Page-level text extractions
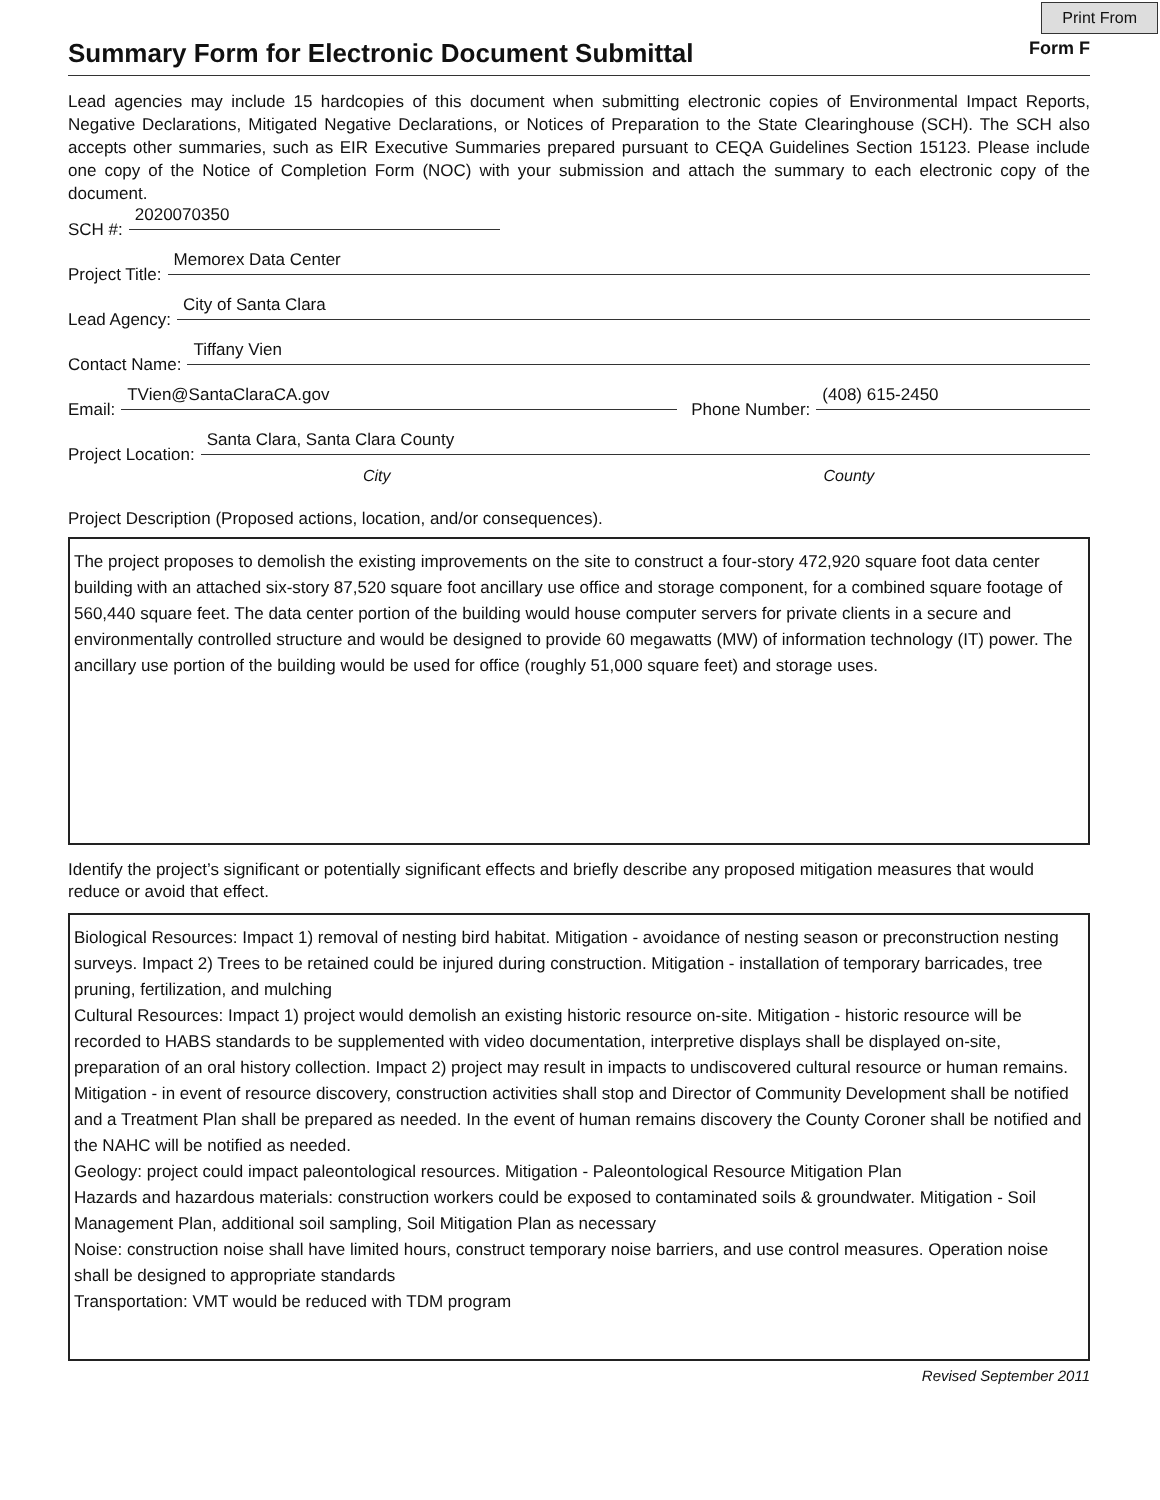Print From
Summary Form for Electronic Document Submittal
Form F
Lead agencies may include 15 hardcopies of this document when submitting electronic copies of Environmental Impact Reports, Negative Declarations, Mitigated Negative Declarations, or Notices of Preparation to the State Clearinghouse (SCH). The SCH also accepts other summaries, such as EIR Executive Summaries prepared pursuant to CEQA Guidelines Section 15123. Please include one copy of the Notice of Completion Form (NOC) with your submission and attach the summary to each electronic copy of the document.
SCH #: 2020070350
Project Title: Memorex Data Center
Lead Agency: City of Santa Clara
Contact Name: Tiffany Vien
Email: TVien@SantaClaraCA.gov Phone Number: (408) 615-2450
Project Location: Santa Clara, Santa Clara County
City County
Project Description (Proposed actions, location, and/or consequences).
The project proposes to demolish the existing improvements on the site to construct a four-story 472,920 square foot data center building with an attached six-story 87,520 square foot ancillary use office and storage component, for a combined square footage of 560,440 square feet. The data center portion of the building would house computer servers for private clients in a secure and environmentally controlled structure and would be designed to provide 60 megawatts (MW) of information technology (IT) power. The ancillary use portion of the building would be used for office (roughly 51,000 square feet) and storage uses.
Identify the project’s significant or potentially significant effects and briefly describe any proposed mitigation measures that would reduce or avoid that effect.
Biological Resources: Impact 1) removal of nesting bird habitat. Mitigation - avoidance of nesting season or preconstruction nesting surveys. Impact 2) Trees to be retained could be injured during construction. Mitigation - installation of temporary barricades, tree pruning, fertilization, and mulching
Cultural Resources: Impact 1) project would demolish an existing historic resource on-site. Mitigation - historic resource will be recorded to HABS standards to be supplemented with video documentation, interpretive displays shall be displayed on-site, preparation of an oral history collection. Impact 2) project may result in impacts to undiscovered cultural resource or human remains. Mitigation - in event of resource discovery, construction activities shall stop and Director of Community Development shall be notified and a Treatment Plan shall be prepared as needed. In the event of human remains discovery the County Coroner shall be notified and the NAHC will be notified as needed.
Geology: project could impact paleontological resources. Mitigation - Paleontological Resource Mitigation Plan
Hazards and hazardous materials: construction workers could be exposed to contaminated soils & groundwater. Mitigation - Soil Management Plan, additional soil sampling, Soil Mitigation Plan as necessary
Noise: construction noise shall have limited hours, construct temporary noise barriers, and use control measures. Operation noise shall be designed to appropriate standards
Transportation: VMT would be reduced with TDM program
Revised September 2011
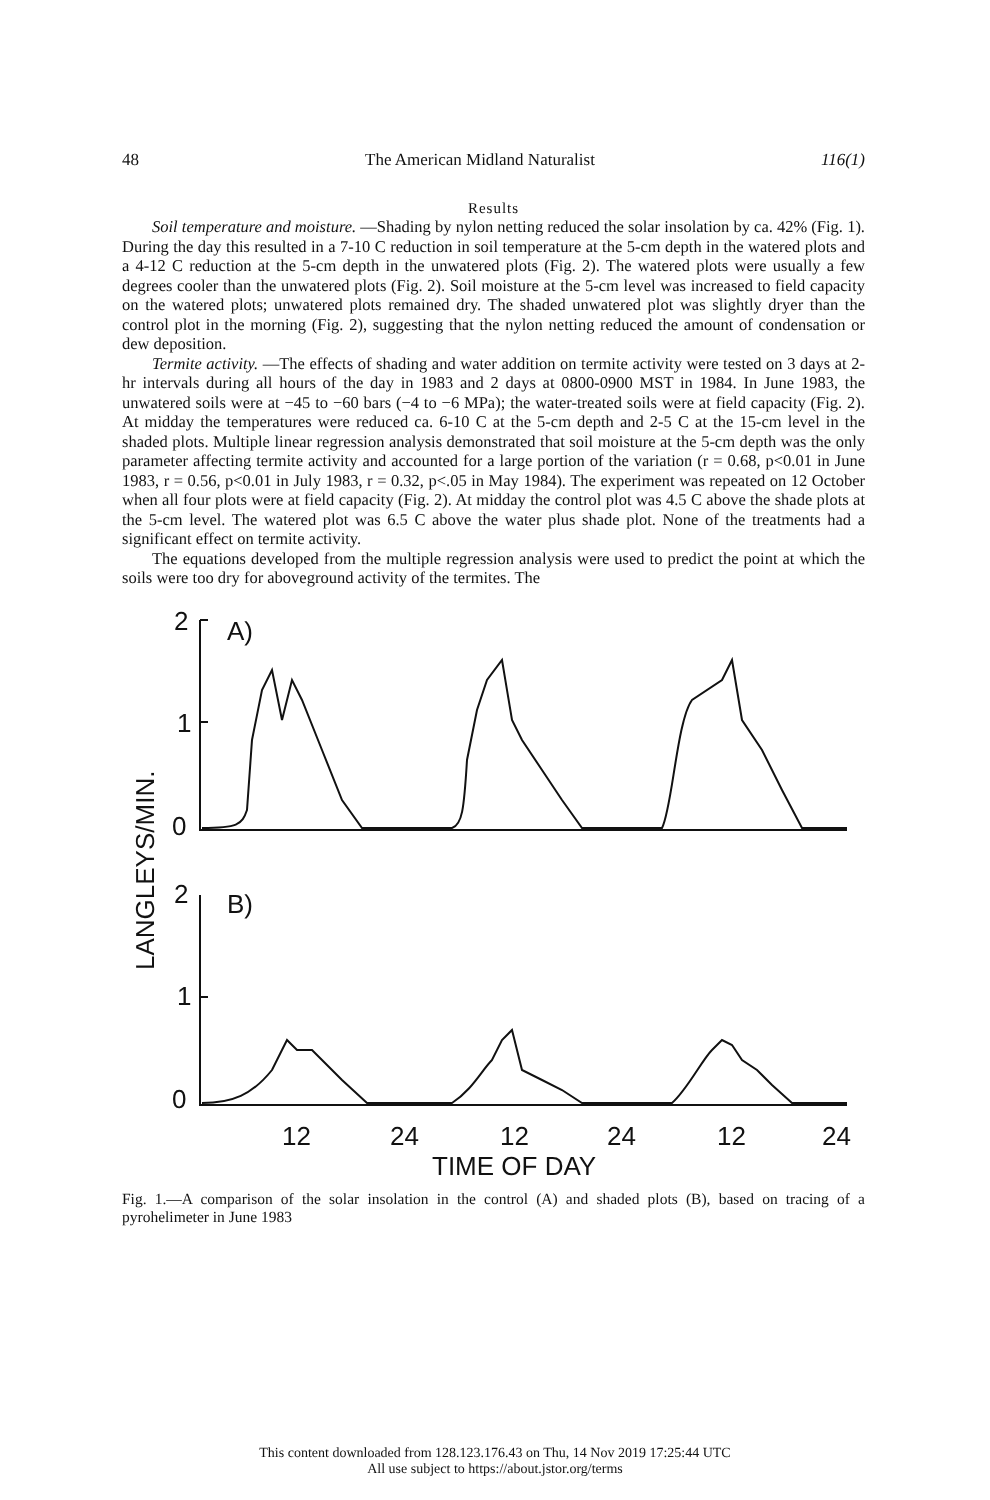48 The American Midland Naturalist 116(1)
Results
Soil temperature and moisture. —Shading by nylon netting reduced the solar insolation by ca. 42% (Fig. 1). During the day this resulted in a 7-10 C reduction in soil temperature at the 5-cm depth in the watered plots and a 4-12 C reduction at the 5-cm depth in the unwatered plots (Fig. 2). The watered plots were usually a few degrees cooler than the unwatered plots (Fig. 2). Soil moisture at the 5-cm level was increased to field capacity on the watered plots; unwatered plots remained dry. The shaded unwatered plot was slightly dryer than the control plot in the morning (Fig. 2), suggesting that the nylon netting reduced the amount of condensation or dew deposition.
Termite activity. —The effects of shading and water addition on termite activity were tested on 3 days at 2-hr intervals during all hours of the day in 1983 and 2 days at 0800-0900 MST in 1984. In June 1983, the unwatered soils were at −45 to −60 bars (−4 to −6 MPa); the water-treated soils were at field capacity (Fig. 2). At midday the temperatures were reduced ca. 6-10 C at the 5-cm depth and 2-5 C at the 15-cm level in the shaded plots. Multiple linear regression analysis demonstrated that soil moisture at the 5-cm depth was the only parameter affecting termite activity and accounted for a large portion of the variation (r = 0.68, p<0.01 in June 1983, r = 0.56, p<0.01 in July 1983, r = 0.32, p<.05 in May 1984). The experiment was repeated on 12 October when all four plots were at field capacity (Fig. 2). At midday the control plot was 4.5 C above the shade plots at the 5-cm level. The watered plot was 6.5 C above the water plus shade plot. None of the treatments had a significant effect on termite activity.
The equations developed from the multiple regression analysis were used to predict the point at which the soils were too dry for aboveground activity of the termites. The
2
1
0
2
1
0
A)
B)
LANGLEYS/MIN.
12
24
12
24
12
24
TIME OF DAY
Fig. 1.—A comparison of the solar insolation in the control (A) and shaded plots (B), based on tracing of a pyrohelimeter in June 1983
This content downloaded from 128.123.176.43 on Thu, 14 Nov 2019 17:25:44 UTC
All use subject to https://about.jstor.org/terms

### [WHAT THIS TASK INVOLVES]
Excluding the pictures, restate the records above word for word.

### [ANSWER BOX]
Print From
Summary Form for Electronic Document Submittal
Form F
Lead agencies may include 15 hardcopies of this document when submitting electronic copies of Environmental Impact Reports, Negative Declarations, Mitigated Negative Declarations, or Notices of Preparation to the State Clearinghouse (SCH). The SCH also accepts other summaries, such as EIR Executive Summaries prepared pursuant to CEQA Guidelines Section 15123. Please include one copy of the Notice of Completion Form (NOC) with your submission and attach the summary to each electronic copy of the document.
SCH #: 2020070350
Project Title: Memorex Data Center
Lead Agency: City of Santa Clara
Contact Name: Tiffany Vien
Email: TVien@SantaClaraCA.gov Phone Number: (408) 615-2450
Project Location: Santa Clara, Santa Clara County
City County
Project Description (Proposed actions, location, and/or consequences).
The project proposes to demolish the existing improvements on the site to construct a four-story 472,920 square foot data center building with an attached six-story 87,520 square foot ancillary use office and storage component, for a combined square footage of 560,440 square feet. The data center portion of the building would house computer servers for private clients in a secure and environmentally controlled structure and would be designed to provide 60 megawatts (MW) of information technology (IT) power. The ancillary use portion of the building would be used for office (roughly 51,000 square feet) and storage uses.
Identify the project’s significant or potentially significant effects and briefly describe any proposed mitigation measures that would reduce or avoid that effect.
Biological Resources: Impact 1) removal of nesting bird habitat. Mitigation - avoidance of nesting season or preconstruction nesting surveys. Impact 2) Trees to be retained could be injured during construction. Mitigation - installation of temporary barricades, tree pruning, fertilization, and mulching
Cultural Resources: Impact 1) project would demolish an existing historic resource on-site. Mitigation - historic resource will be recorded to HABS standards to be supplemented with video documentation, interpretive displays shall be displayed on-site, preparation of an oral history collection. Impact 2) project may result in impacts to undiscovered cultural resource or human remains. Mitigation - in event of resource discovery, construction activities shall stop and Director of Community Development shall be notified and a Treatment Plan shall be prepared as needed. In the event of human remains discovery the County Coroner shall be notified and the NAHC will be notified as needed.
Geology: project could impact paleontological resources. Mitigation - Paleontological Resource Mitigation Plan
Hazards and hazardous materials: construction workers could be exposed to contaminated soils & groundwater. Mitigation - Soil Management Plan, additional soil sampling, Soil Mitigation Plan as necessary
Noise: construction noise shall have limited hours, construct temporary noise barriers, and use control measures. Operation noise shall be designed to appropriate standards
Transportation: VMT would be reduced with TDM program
Revised September 2011
48 The American Midland Naturalist 116(1)
Results
Soil temperature and moisture. —Shading by nylon netting reduced the solar insolation by ca. 42% (Fig. 1). During the day this resulted in a 7-10 C reduction in soil temperature at the 5-cm depth in the watered plots and a 4-12 C reduction at the 5-cm depth in the unwatered plots (Fig. 2). The watered plots were usually a few degrees cooler than the unwatered plots (Fig. 2). Soil moisture at the 5-cm level was increased to field capacity on the watered plots; unwatered plots remained dry. The shaded unwatered plot was slightly dryer than the control plot in the morning (Fig. 2), suggesting that the nylon netting reduced the amount of condensation or dew deposition.
Termite activity. —The effects of shading and water addition on termite activity were tested on 3 days at 2-hr intervals during all hours of the day in 1983 and 2 days at 0800-0900 MST in 1984. In June 1983, the unwatered soils were at −45 to −60 bars (−4 to −6 MPa); the water-treated soils were at field capacity (Fig. 2). At midday the temperatures were reduced ca. 6-10 C at the 5-cm depth and 2-5 C at the 15-cm level in the shaded plots. Multiple linear regression analysis demonstrated that soil moisture at the 5-cm depth was the only parameter affecting termite activity and accounted for a large portion of the variation (r = 0.68, p<0.01 in June 1983, r = 0.56, p<0.01 in July 1983, r = 0.32, p<.05 in May 1984). The experiment was repeated on 12 October when all four plots were at field capacity (Fig. 2). At midday the control plot was 4.5 C above the shade plots at the 5-cm level. The watered plot was 6.5 C above the water plus shade plot. None of the treatments had a significant effect on termite activity.
The equations developed from the multiple regression analysis were used to predict the point at which the soils were too dry for aboveground activity of the termites. The
2
1
0
2
1
0
A)
B)
LANGLEYS/MIN.
12
24
12
24
12
24
TIME OF DAY
Fig. 1.—A comparison of the solar insolation in the control (A) and shaded plots (B), based on tracing of a pyrohelimeter in June 1983
This content downloaded from 128.123.176.43 on Thu, 14 Nov 2019 17:25:44 UTC
All use subject to https://about.jstor.org/terms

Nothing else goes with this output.